The house was rebuilt circa 1810–15 in a pseudo-Elizabethan style near the site of the ancient mansion, and was "enlarged and beautified" in 1849. Before 1870 the Fortescues sold the estate to William Cubitt (1834–1891), the sixth son of Thomas Cubitt (1788–1855), co-founder of the famous London building firm. He was a younger brother of George Cubitt, 1st Baron Ashcombe (1828–1917). William was a JP for Devon and a lieutenant in the Coldstream Guards. He kept a pack of foxhounds at Fallapit and in 1875 financed the parish church of St Andrew to the sum of £2,500. An inscribed brass plate in his memory exists in the church.

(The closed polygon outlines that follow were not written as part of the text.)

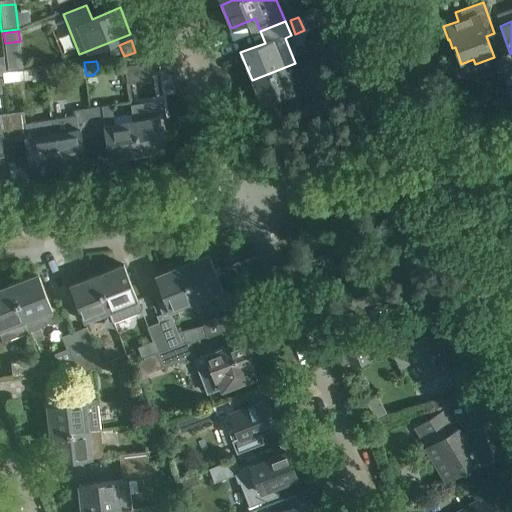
[(150,63),(125,67),(128,83),(153,79),(150,63)]
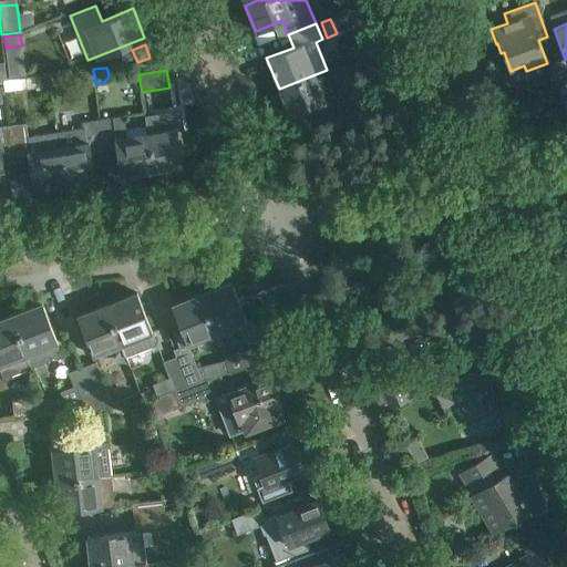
[(327,70),(279,89),(289,115),(317,104),(322,119),(351,107),(338,74),(330,76),(327,70)]
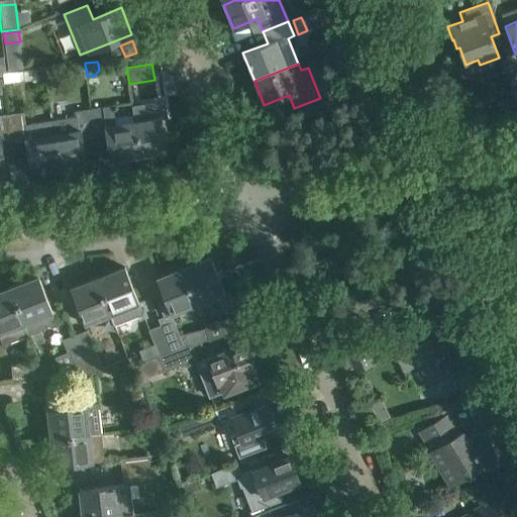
[(55,69),(43,70),(45,80),(56,79),(55,69)]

William Blundell Fortescue (died 1903 at Octon, Torquay) was the last Fortescue (originally Wells) to reside at Fallapit House. He sold the house and grounds and various other properties in East Allington parish, in 1868 to William Cubitt. William Cubitt spent money on repairing Fallapit House, East Allington church, and replacing many of the cob and thatched dwellings, in East Allington village, into stone and slate dwellings. He also rebuilt many of the farm houses. At his death his widow moved to Kingsbridge, and the house was used by his brother George Cubitt. On the death of George Cubitt (1st Baron Ashcombe) in 1917, his son Henry Cubitt (2nd Baron Ashcombe)acquired Fallapit and a large portion of East Allington parish. In 1924, Lord Ashcombe sold the whole estate to Thomas Place, of North Allerton, who kept it whole and sold the estate in March 1925. Fallapit House and some adjoining fields were bought by Mr Howard, of Yelverton, who sold the house and estate to Gordon Hope Robinson in 1926. Mr G. H. Robinson sold the house in 1948 to Mr Shelley, who held it to May 1950 when he sold the house and grounds to Miss Marva Claire Temple (died 1976), who ran her co-educational boarding school, St Thomas More's School, there from May 1950 to 1958, when she retired. Miss Muriel Mary O'Brien (died 08.05.2000) carried on the school, though for boys only. On 17 December 1997, the school closed, and in 1999, the house and estate were sold to CSMA (Civil Service Motoring Association). In January 2001, Fallapit House was guttered and various buildings demolished. The house remained a guttered ruin for a number of years. In 2016, the house was acquired etc. and converted into flats and new premises were built. As of 2024, it is a private estate.

In 2008 the house was split into 8 apartments and retains only 20 acre of the former large estate.